Lab: Feature Extraction with Cifar10

Cool, now that you have a baseline for Cifar10, let's get started with feature extraction.

The Code

import pickle
import tensorflow as tf
# TODO: import Keras layers you need here

Nothing fancy here, just some imports we need to run the code, pickle is used to load the bottleneck features.

flags = tf.app.flags
FLAGS = flags.FLAGS

# command line flags
flags.DEFINE_string('training_file', '', "Bottleneck features training file (.p)")
flags.DEFINE_string('validation_file', '', "Bottleneck features validation file (.p)")

Here we define some command line flags, this avoids having to manually open and edit the file if we want to change the files we train and validate our model with.

Here's how you would run the file from the command line:

python feature_extraction.py --training_file vgg_cifar10_100_bottleneck_features_train.p --validation_file vgg_cifar10_bottleneck_features_validation.p

Running this program will train feature extraction with the VGG network/Cifar10 dataset bottleneck features.
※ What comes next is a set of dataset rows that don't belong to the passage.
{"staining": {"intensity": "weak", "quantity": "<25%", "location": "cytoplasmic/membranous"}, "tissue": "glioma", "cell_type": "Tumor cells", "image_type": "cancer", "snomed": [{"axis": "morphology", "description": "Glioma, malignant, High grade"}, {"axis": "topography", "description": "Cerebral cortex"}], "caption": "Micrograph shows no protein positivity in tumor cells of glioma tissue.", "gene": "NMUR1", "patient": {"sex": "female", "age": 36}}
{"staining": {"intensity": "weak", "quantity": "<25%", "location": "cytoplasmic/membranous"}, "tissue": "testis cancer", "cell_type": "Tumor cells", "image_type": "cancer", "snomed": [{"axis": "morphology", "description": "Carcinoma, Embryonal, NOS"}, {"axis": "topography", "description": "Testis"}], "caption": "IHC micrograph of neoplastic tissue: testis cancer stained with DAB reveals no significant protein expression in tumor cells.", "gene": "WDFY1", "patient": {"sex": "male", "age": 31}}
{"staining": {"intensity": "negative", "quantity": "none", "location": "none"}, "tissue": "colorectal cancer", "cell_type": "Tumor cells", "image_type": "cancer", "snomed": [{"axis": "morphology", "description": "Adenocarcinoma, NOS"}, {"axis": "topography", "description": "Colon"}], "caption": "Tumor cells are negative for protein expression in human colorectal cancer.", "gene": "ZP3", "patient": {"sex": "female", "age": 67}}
The 100 in vgg_cifar10_100 indicates this file has 100 examples per class.

You could define additional flags if you wish. Possible candidates could be the batch size or the number of epochs.

def load_bottleneck_data(training_file, validation_file):
    """
    Utility function to load bottleneck features.

    Arguments:
        training_file - String
        validation_file - String
    """
    print("Training file", training_file)
    print("Validation file", validation_file)

    with open(training_file, 'rb') as f:
        train_data = pickle.load(f)
    with open(validation_file, 'rb') as f:
        validation_data = pickle.load(f)

    X_train = train_data['features']
    y_train = train_data['labels']
    X_val = validation_data['features']
    y_val = validation_data['labels']

    return X_train, y_train, X_val, y_va

A utility function that loads the bottleneck features from the pickled training and validation files.

def main(_):
    # load bottleneck data
    X_train, y_train, X_val, y_val = load_bottleneck_data(FLAGS.training_file, FLAGS.validation_file)

    print(X_train.shape, y_train.shape)
    print(X_val.shape, y_val.shape)

    # TODO: define your model and hyperparams here
    # make sure to adjust the number of classes based on
    # the dataset
    # 10 for cifar10
    # 43 for traffic

    # TODO: train your model here


# parses flags and calls the `main` function above
if __name__ == '__main__':
    tf.app.run()

This is where you'll define and train the model. Notice FLAGS.training_file and FLAGS.validation_file are passed into load_bottleneck_data. These refer to the command line flags defined earlier.

Once you've trained your model, record the results. How do they compare to the results from the previous exercise?